The Oracle Cloud at Customer program gives organizations the benefits of the public cloud business model - including subscription pricing and public cloud subscription and Oracle’s monitoring and managing the infrastructure - without the risk or the movement of data, he noted.

Introduced in 2008, Exadata has been a successful program for running Oracle Database, said Shetler. “A little over a year ago we introduced the Exadata Cloud Service, which is the ability to run Exadata in our public cloud. The Cloud at Customer Program has now been extended by taking that same Exadata Cloud Service and putting it into the Cloud at Customer with the Exadata Cloud Machine.”
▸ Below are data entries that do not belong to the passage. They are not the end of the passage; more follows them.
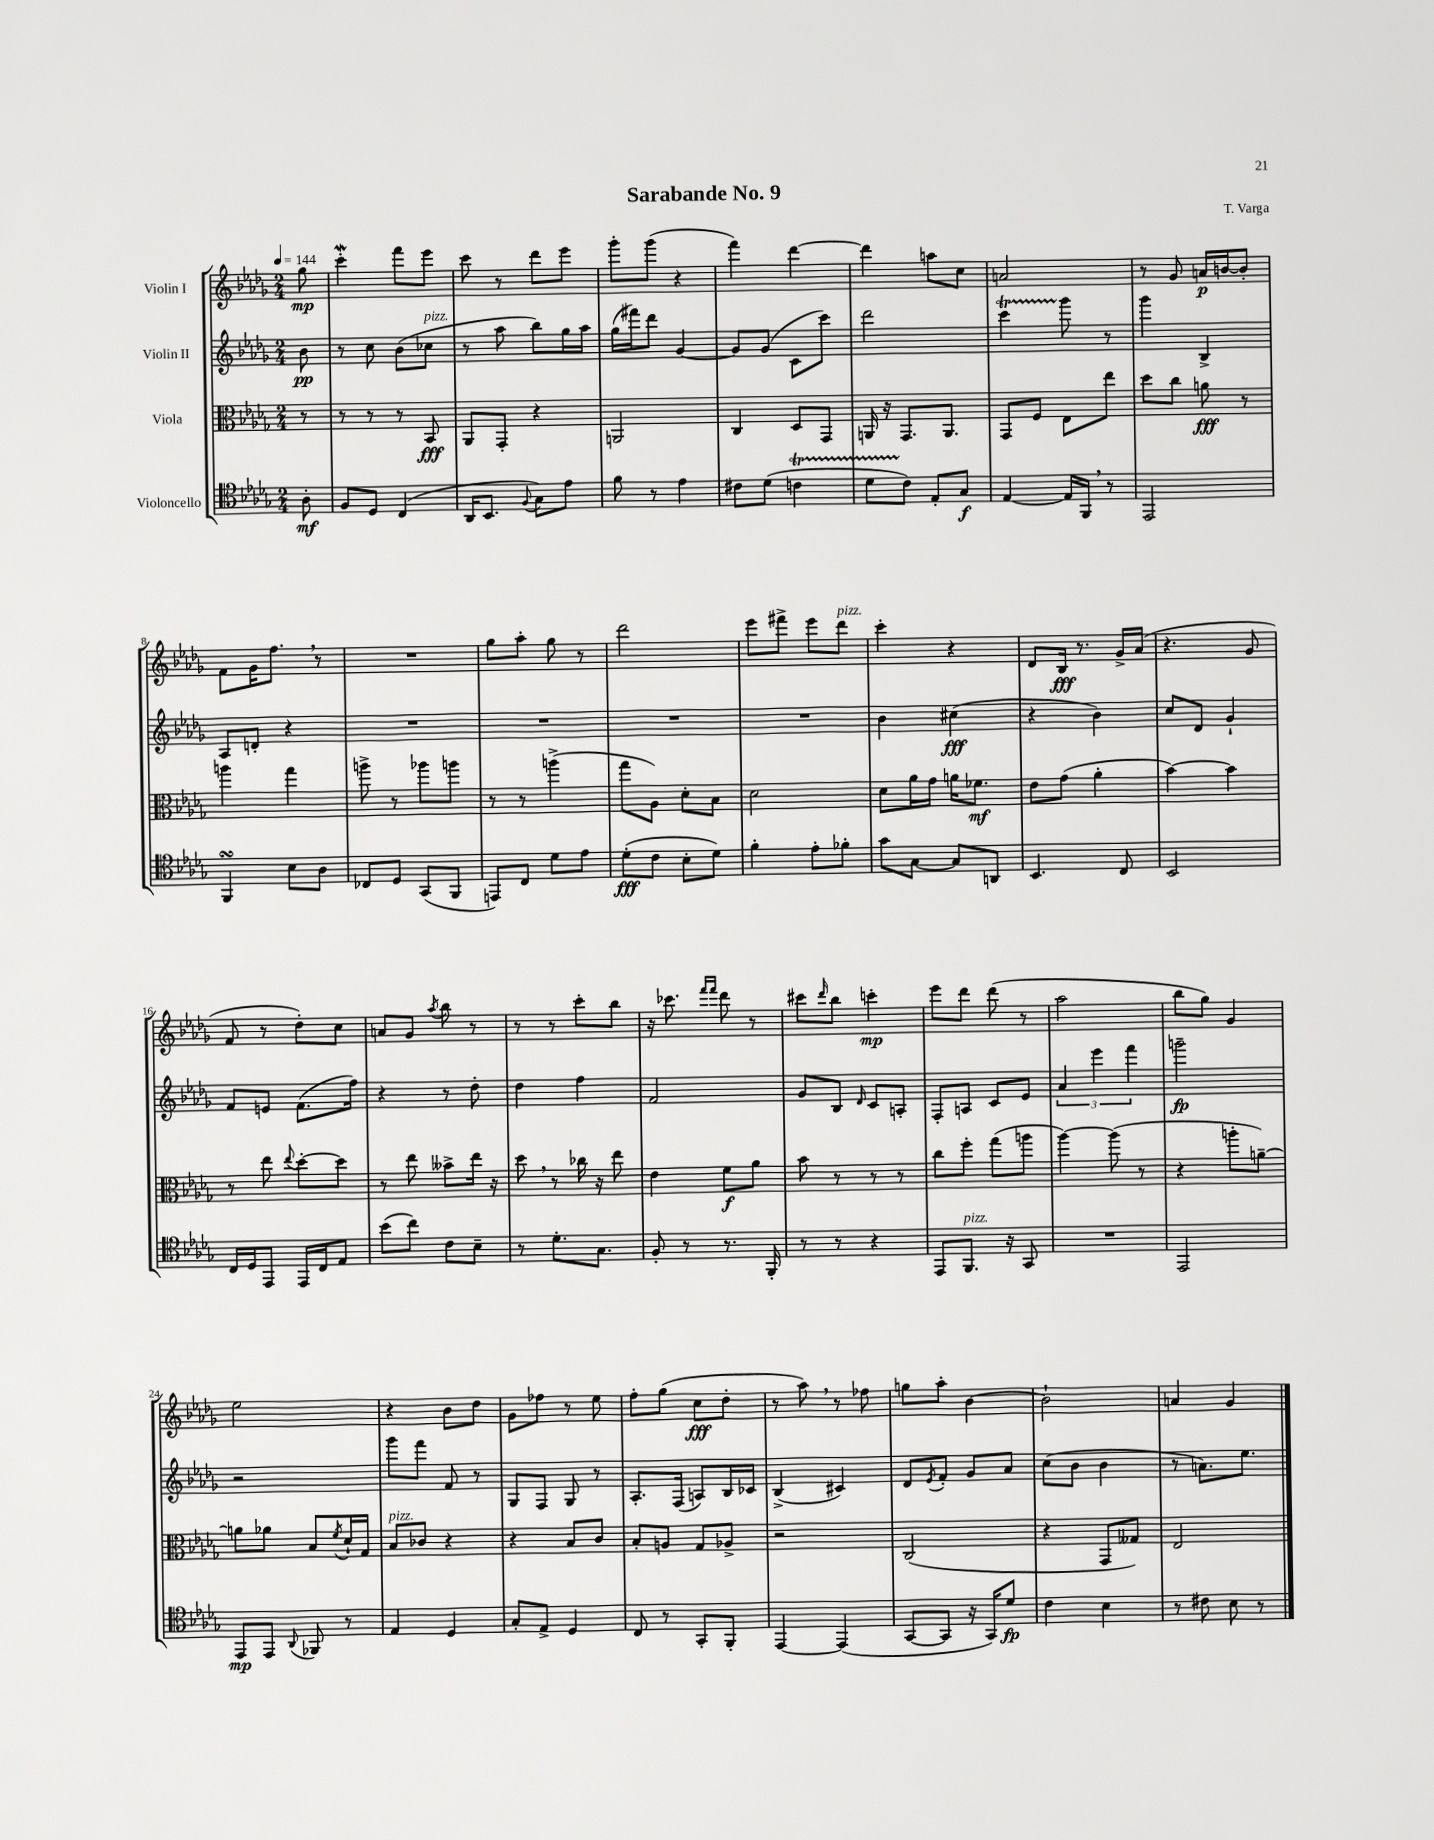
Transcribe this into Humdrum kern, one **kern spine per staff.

**kern	**kern	**kern	**kern
*staff4	*staff3	*staff2	*staff1
*clefC4	*clefC3	*clefG2	*clefG2
*k[b-e-a-d-g-]	*k[b-e-a-d-g-]	*k[b-e-a-d-g-]	*k[b-e-a-d-g-]
*M2/4	*M2/4	*M2/4	*M2/4
*MM144	*MM144	*MM144	*MM144
8A-'	8r	8b-	8gg-
=	=	=	=
8F	8r	8r	4ccc'
8D-	8r	8cc	.
(4C	8r	(8b-	8fff
.	8BB-	8cc-	8eee-
=	=	=	=
16AA-	8AA-	8r	8ccc
8.BB-	.	.	.
.	8GG-'	8aa-	8r
8qqF	.	.	.
8G-)	4r	8bb-)	8ddd-
8e-	.	16gg-	8eee-
.	.	16aa-	.
=	=	=	=
8f	2AA	(16gg-	8ggg-'
.	.	16fff#)	.
8r	.	8ddd-	(8ggg-
4e-	.	[4g-	4r
=	=	=	=
8c#	4C	8g-]	4fff)
(8d-	.	(8g-	.
4c	8D-	8c	[4ddd-
.	8GG-	8ccc)	.
=	=	=	=
8d-	16AA	2ddd-	4ddd-]
.	16r	.	.
8c)	8.GG-	.	.
8E-'	.	.	8aa
.	8.AA	.	.
8G-	.	.	8cc
=	=	=	=
[4E-	8GG-	4ccc	2a
.	8F	.	.
16E-]	8E-	8ggg-	.
16FF	.	.	.
8r	8ee-	8r	.
=	=	=	=
2EE-	8dd-	4ggg-	8r
.	8cc	.	8g-
.	8a	4B-^	16a
.	.	.	[16b
.	8r	.	8b']
=	=	=	=
4FF	4aa	8A-	8f
.	.	8d'	16g-
.	.	.	8.ff
8B-	4gg-	4r	.
8A-	.	.	8r
=	=	=	=
8C-	8aa^	2r	2r
8D-	8r	.	.
(8GG-	8aa-	.	.
8FF	8aa	.	.
=	=	=	=
8EE)	8r	2r	8gg-
8C	8r	.	8aa-'
8d-	(4aa^	.	8gg-
8e-	.	.	8r
=	=	=	=
(8d-'	8gg-	2r	2ddd-
8c	8A-)	.	.
8B-'	8d-'	.	.
8d-)	8B-	.	.
=	=	=	=
4f'	2d-	2r	8eee-
.	.	.	8fff#^
8e-'	.	.	8eee-
8f-'	.	.	8ddd-
=	=	=	=
8g-	8d-	4b-	4ccc'
[8G-	16a-	.	.
.	16g-	.	.
8G-]	16a	(4cc#	4r
.	8.f-	.	.
8AA	.	.	.
=	=	=	=
4.BB-	8e-	4r	8d-
.	(8g-	.	16B-
.	.	.	8.r
.	4a-'	4b-)	.
8C	.	.	16g-^
.	.	.	(16a-
=	=	=	=
2BB-	[4b-)	8cc	4.r
.	.	8d-	.
.	4b-]	4g-`	.
.	.	.	8g-
=	=	=	=
16C	8r	8f	8f
16D-	.	.	.
8EE-	8ee-	8e	8r
.	8qqee-	.	.
16EE-	[8dd-'	(8.f	8dd-')
16C	.	.	.
8E-	8dd-]	.	8cc
.	.	16ff)	.
=	=	=	=
(8b-	8r	4r	8a
8cc)	8ee-	.	8g-
.	.	.	8qaa-
8c	8b--^	8r	8bb-
8B-~	16ee-	8dd-'	8r
.	16r	.	.
=	=	=	=
8r	8dd-	4dd-	8r
8.d-'	8r	.	8r
.	16cc-	4ff	8ccc'
8.G-	16r	.	.
.	8ee-	.	8bb-
=	=	=	=
8F'	4e-	2f	16r
.	.	.	8.ccc-
8r	.	.	.
.	.	.	16qqfff
.	.	.	16qqfff
8.r	8f	.	8ddd-
.	8a-	.	8r
16FF'	.	.	.
=	=	=	=
8r	8b-	8g-	8ccc#
.	.	.	16qqddd-
8r	8r	8B-	8bb-
.	.	16qqd-	.
4r	8r	8c	4ccc'
.	8r	8A'	.
=	=	=	=
8EE-	8cc	8F'	8eee-
8.FF	8ff'	8A	8ddd-
.	(8gg-	8c	(8ddd-
16r	.	.	.
8GG-	8aa	8e-	8r
=	=	=	=
2r	[4aa-)	6a-	2aa-
.	.	6eee-	.
.	(8aa-]	.	.
.	.	6fff	.
.	8r	.	.
=	=	=	=
2EE-	4r	2ggg~	8bb-
.	.	.	8gg-)
.	8aa'	.	4g-
.	[8a~)	.	.
=	=	=	=
8EE-	8a]	2r	2ee-
8EE-	8a-	.	.
8qqAA-	.	.	.
8FF-	8B-	.	.
.	8qf	.	.
8r	16d-`	.	.
.	16G-	.	.
=	=	=	=
4E-	8B-	8ggg-	4r
.	8c-	8fff	.
4D-	4r	8f	8b-
.	.	8r	8dd-
=	=	=	=
8G-'	4r	8G-	8g-
8E-^	.	8F	8ff-
4D-	8B-	8G-	8r
.	8c	8r	8ee-
=	=	=	=
8C	8B-'	8.A-'	8ff'
8r	8A	.	(8gg-
.	.	(16F	.
8GG-'	8G-	8A)	8cc
8FF'	8A-^	16B-	8dd-'
.	.	16c-	.
=	=	=	=
[4EE-	2r	(4B-^	8r
.	.	.	8aa-)
(4EE-]	.	4c#)	8r
.	.	.	8ff-
=	=	=	=
[8GG-	(2C	8d-	8gg
.	.	8qe-	.
8GG-]	.	8f'	8aa-'
16r	.	8g-	[4b-
16GG-)	.	.	.
8d-	.	8a-	.
=	=	=	=
4c	4r	(8cc	2b-`]
.	.	8b-	.
4B-	8GG-	4b-	.
.	8G--)	.	.
=	=	=	=
8r	2E-	8r	4a
8c#	.	8.a)	.
8B-	.	.	4g-
.	.	8.ee-	.
8r	.	.	.
==	==	==	==
*-	*-	*-	*-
According to Shetler, when customers deploy Exadata as a cloud service inside their own data center it is the “exact same” software and hardware technology as in the Exadata Cloud Machine that a customer would run on-premise or in the public cloud, which enables customers to transparently move applications and databases back and forth.

In addition, he noted, “One of the things that we did with both the Exadata Cloud Service in our public cloud and the Exadata Cloud Machine is bundle the whole portfolio of Oracle Database software,” such as Real Application Clusters, Database In-Memory, Active Data Guard, and Advanced Security. The availability of these software components supports customers in building new applications, but also ensures that any existing application will run in the cloud without change “because every possible feature in the Oracle Database is prepackaged” into the cloud platforms, Shetler said.

According to Shetler, the ability to run Oracle Exadata as a cloud service inside their own data center is expected to be particularly well-received by Exadata’s existing customers who are already running applications and databases on premises using Exadata today. Instead of expanding on premises, they can go with the cloud model which gives them more flexibility.